Sunday, May 30, 2010

Market Corrections Are Not Unusual

Did not have time to post today because of work commitments and am down with a little flu. But I read this article and thought it would be good to share with all of you. So enjoy. Will try to post something this week.

Market Corrections are not unusual.

A bull market is defined as one that achieves a return greater than 20%, conversely a bear market is one that declines over 20%. Market corrections are ones where the decline is greater than 10%, but does not exceed 20%. The market's recent decline from its April high was -12.3%, thus qualifying it as a correction. Corrections do not necessarily lead to bear markets though.

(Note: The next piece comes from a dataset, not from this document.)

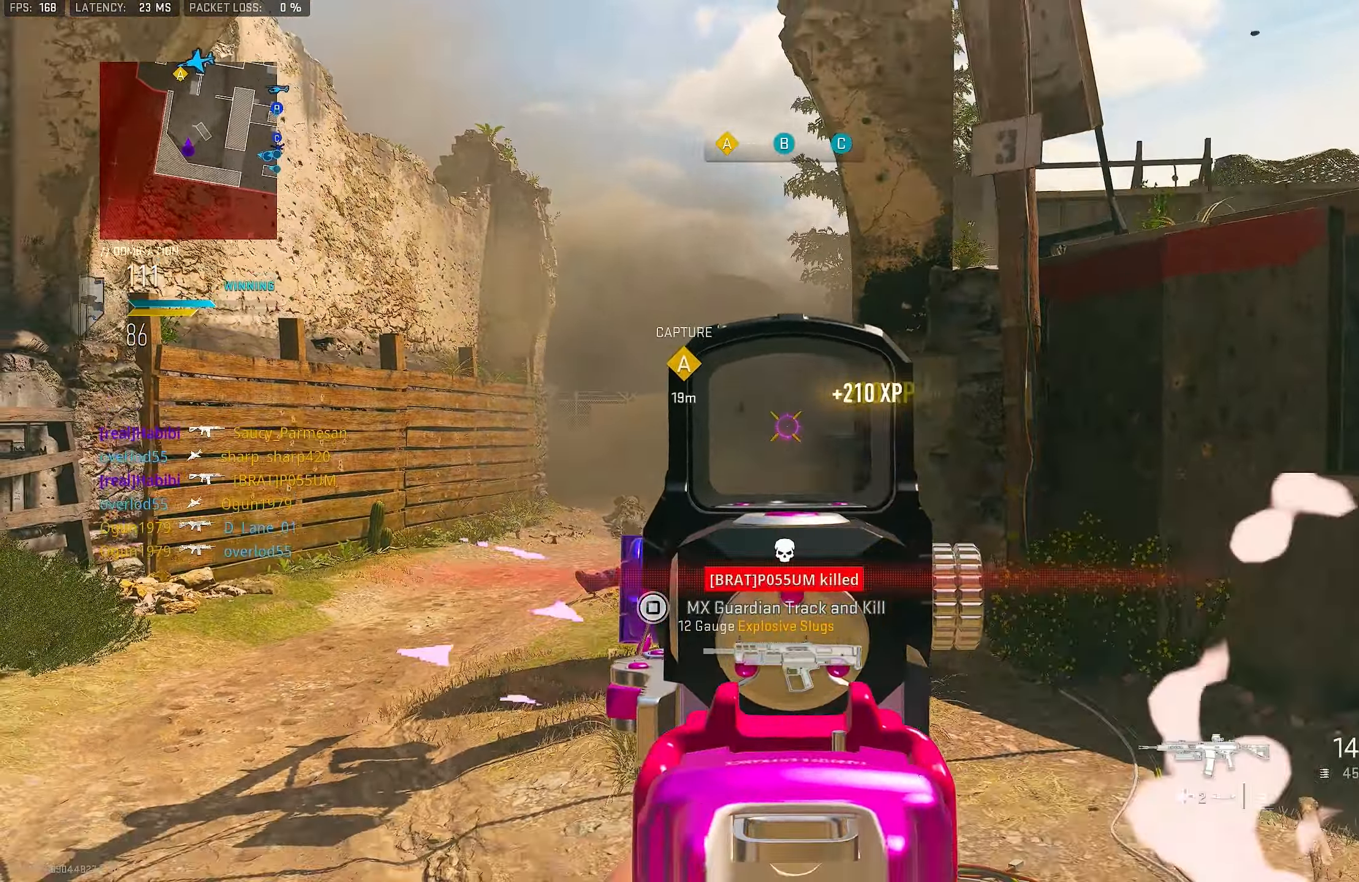
{"buttons": [], "left_stick": "up", "right_stick": "center", "events": [[150, "L1", "up"], [150, "right_stick", "down-right"], [217, "R1", "up"], [217, "right_stick", "right"], [284, "left_stick", "up-right"], [350, "L3", "down"], [350, "left_stick", "up"], [450, "L3", "up"], [484, "right_stick", "center"]]}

It’s been about 14 months since the current bull market began on March 9, 2009, which is in the neighborhood of the average length of time that has passed from the start of prior bull markets to a first correction (17 months, see above table, click on it to see the full table).

The stock market gained 80% before the recent correction. Historically, the first correction in a new bull market has come after average gains of 57%, implying the current bull market was overdue for a correction on a price appreciation basis.

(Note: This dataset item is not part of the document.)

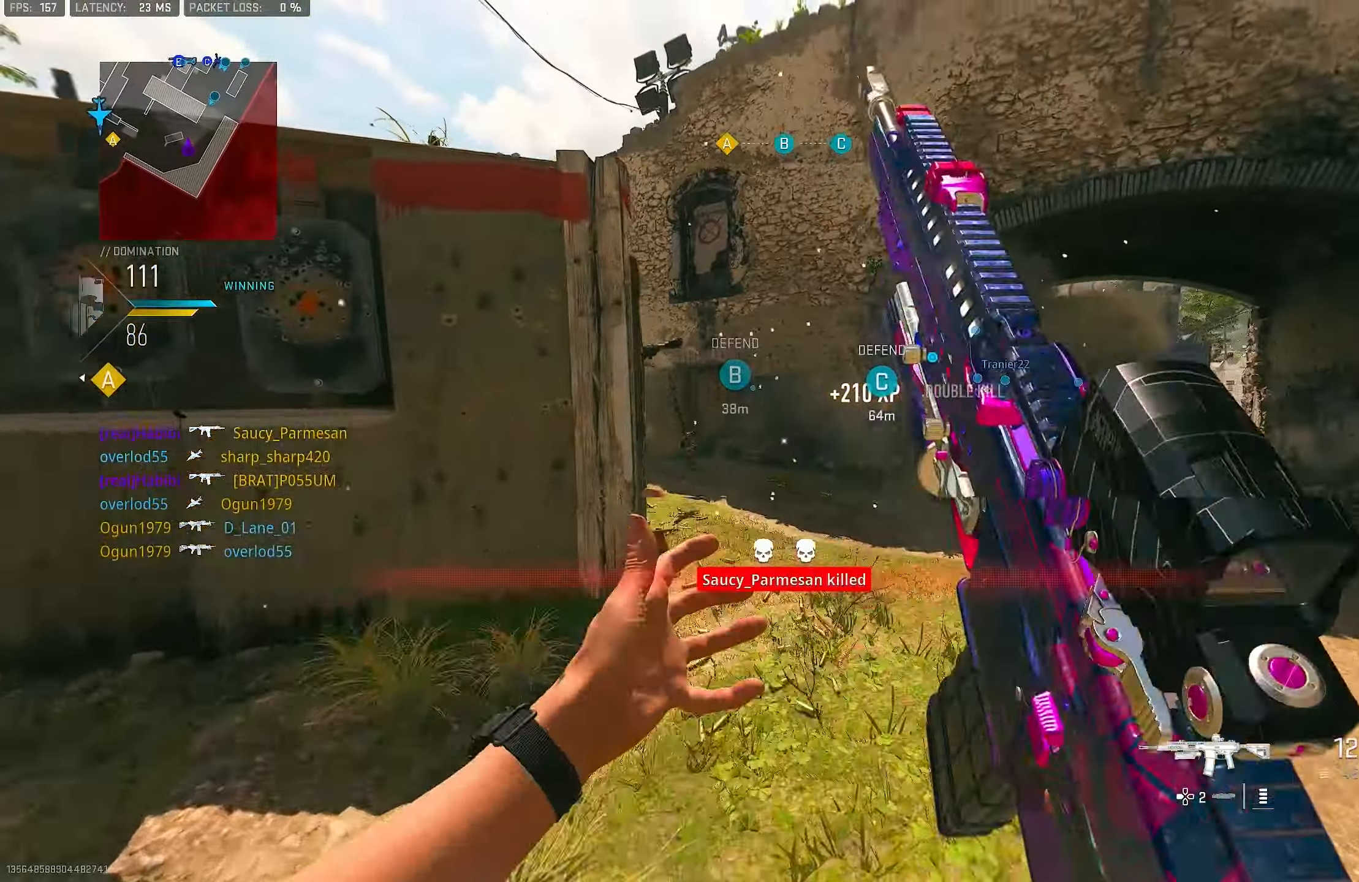
{"buttons": ["CROSS"], "left_stick": "up-right", "right_stick": "center", "events": [[117, "SQUARE", "down"], [117, "left_stick", "up-left"], [150, "SQUARE", "up"], [384, "R3", "down"], [417, "CROSS", "down"], [450, "left_stick", "up-right"], [484, "R3", "up"]]}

The main factor that has differentiated this recent correction is that it has taken place at a fairly swift pace compared to history. It took 27 days for the market to surpass the 10% decline threshold, which is half the time it’s historically taken on average for a correction to occur (54 days).

Since 1926, there have been 20 stock market corrections during bull markets, meaning 20 times the market declined 10% but did not subsequently fall into bear market territory. Whether the market recovers again from here and avoids a bear market remains to be seen, but at the very least the more surprising development based on historical patterns would have been a continued bull market rally without a 10% pause.

In the short term, the S&P 500 index has bounced 2% off the May 26 low of 1,067. A number of equities are now trading at attractive valuations; maybe giving investors an opportunity to pick up some decent companies at attractive prices/valuations.

Source: Fidelity Investments Research.

It is something to keep our spirits positive. Haha.